Example 3: Batch Processing Script

BEFORE Local GPU required
import torch

# This script only works if you have a GPU
if not torch.cuda.is_available():
    raise RuntimeError("No GPU found!")

device = torch.device("cuda")

def process_batch(data):
    tensor = torch.tensor(data, device=device)

    # Heavy computation
    result = tensor @ tensor.T
    result = torch.nn.functional.softmax(result, dim=-1)

    return result.cpu().numpy()
AFTER No local GPU needed
import remotorch

# Works from any machine
remotorch.connect(api_key="rk_...", gpu_type="rtx4090")

def process_batch(data):
    tensor = remotorch.tensor(data)

    # Heavy computation (runs on remote GPU)
    result = tensor @ tensor.T
    result = remotorch.nn.functional.softmax(result, dim=-1)
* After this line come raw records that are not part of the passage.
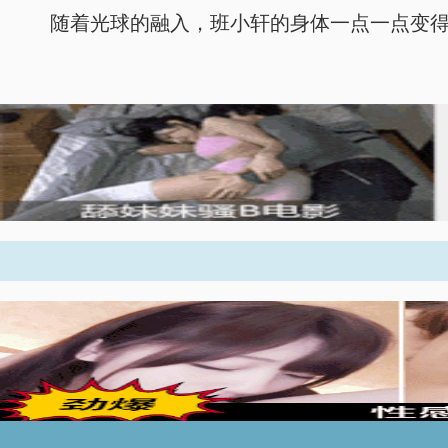
随着光球的融入，班小轩的身体一点一点变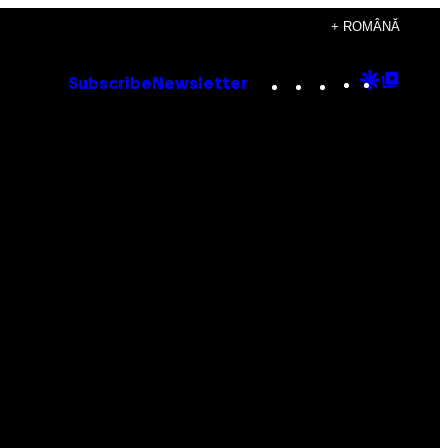
+ ROMÂNĂ
Instagram
TikTok
YouTube
Google
Goog
Subscribe
Newsletter
Discove
Top
Posts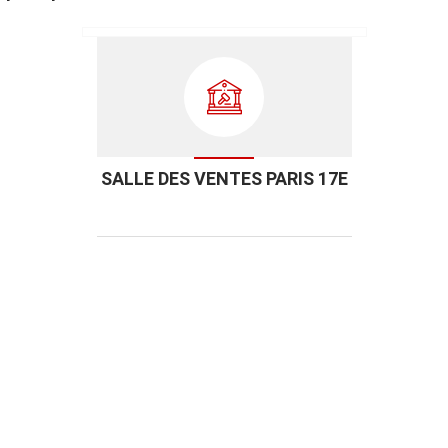
SALLE DES VENTES PARIS 17E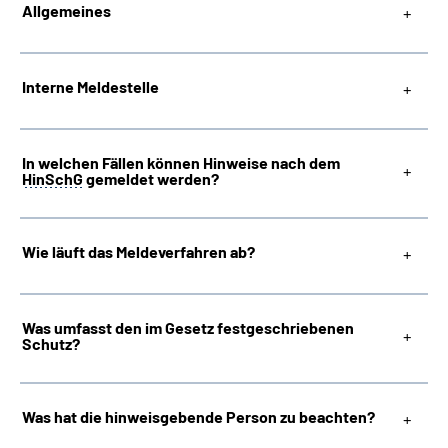
Allgemeines
Inhalte in Gebärdensprache (DGS)
Leichte Sprache
Interne Meldestelle
Suche
In welchen Fällen können Hinweise nach dem
HinSchG
gemeldet werden?
Mein Kundenportal
Wie läuft das Meldeverfahren ab?
Was umfasst den im Gesetz festgeschriebenen
Schutz?
Was hat die hinweisgebende Person zu beachten?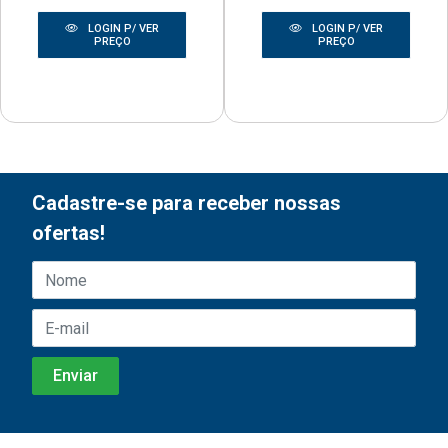
LOGIN P/ VER
LOGIN P/ VER
PREÇO
PREÇO
Cadastre-se para receber nossas
ofertas!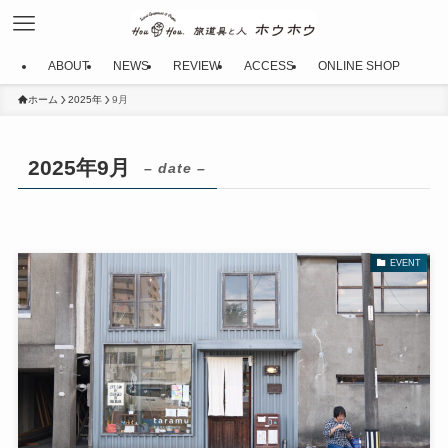
ABOUT
NEWS
REVIEW
ACCESS
ONLINE SHOP
ホーム
2025年
9月
2025年9月
– date –
EVENT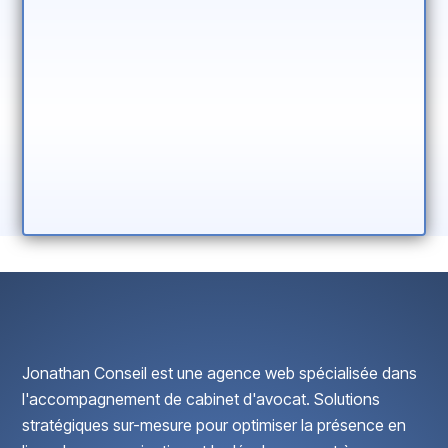
Jonathan Conseil est une agence web spécialisée dans
l'accompagnement de cabinet d'avocat. Solutions
stratégiques sur-mesure pour optimiser la présence en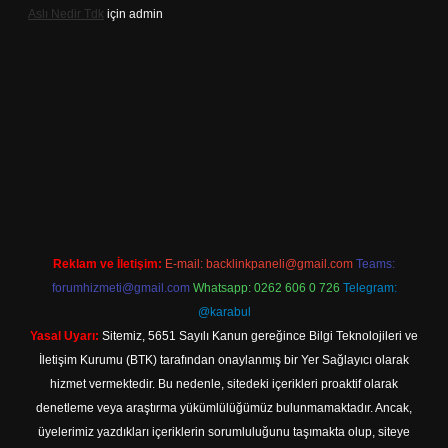
Aslı Nedir Tdk
için
admin
iriş
Reklam ve İletişim:
E-mail:
backlinkpaneli@gmail.com
Teams:
forumhizmeti@gmail.com
Whatsapp: 0262 606 0 726
Telegram:
@karabul
Yasal Uyarı:
Sitemiz, 5651 Sayılı Kanun gereğince Bilgi Teknolojileri ve
İletişim Kurumu (BTK) tarafından onaylanmış bir Yer Sağlayıcı olarak
hizmet vermektedir. Bu nedenle, sitedeki içerikleri proaktif olarak
denetleme veya araştırma yükümlülüğümüz bulunmamaktadır. Ancak,
üyelerimiz yazdıkları içeriklerin sorumluluğunu taşımakta olup, siteye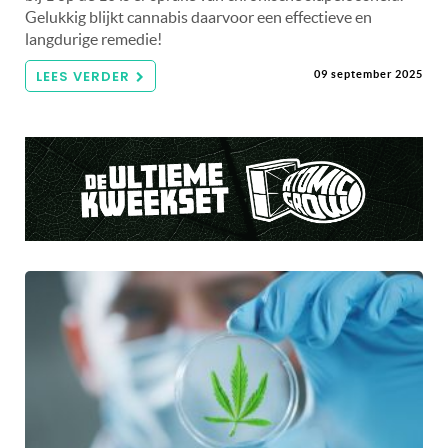
Gelukkig blijkt cannabis daarvoor een effectieve en
langdurige remedie!
LEES VERDER
09 september 2025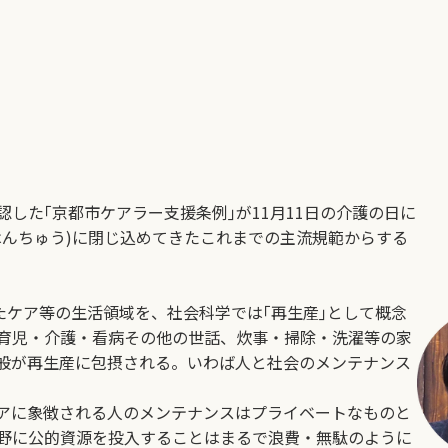
。
た｢京都市ケアラー支援条例｣が11月11日の介護の日に
はんちゅう)に閉じ込めてきたこれまでの主流規範からする
たケア等の生活領域を、社会科学では｢再生産｣として概念
育児・介護・看病その他の世話、炊事・掃除・洗濯等の家
般が再生産に包摂される。いわば人と社会のメンテナンス
アに象徴される人のメンテナンスはプライベートなものと
野に公的資源を投入することはまるで浪費・無駄のように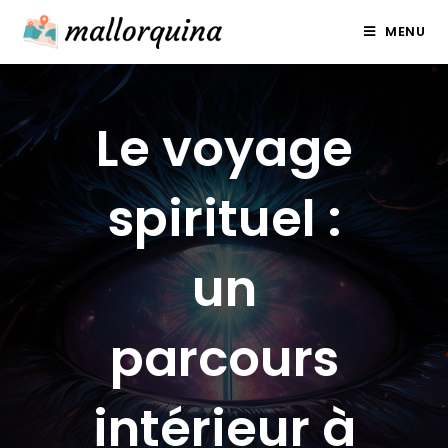
Skip
MENU
to
content
Le voyage
spirituel :
un
parcours
intérieur à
    return result.cpu().numpy()

The Complete Change List

Here's everything you need to change in your code

Traditional PyTorch Remotorch
import torch import remotorch
- remotorch.connect(api_key="...", gpu_type="rtx4090")
torch.tensor(...) remotorch.tensor(...)
torch.randn(...) remotorch.randn(...)
torch.matmul(a, b) remotorch.matmul(a, b)
tensor.to("cuda") Not needed - already on GPU
tensor.cuda() Not needed
tensor.cpu() tensor.cpu() (same)

That's it. Really.

Change your imports from torch to remotorch, add one connect line, and you're done. Your tensor operations, model inference, and everything else works the same way.

Migration Checklist

Convert your project in 5 minutes

1

Install Remotorch

pip install remotorch
2

Get your API key

Sign up at remotorch.com and create an API key from your dashboard

3

Find & replace imports

Replace import torch with import remotorch

4

Add connect call

Add remotorch.connect(api_key="...", gpu_type="rtx4090") at the start of your script

5

Remove GPU infrastructure

Delete your Dockerfile's CUDA base image, nvidia-docker config, and GPU instance. Deploy to any cheap host.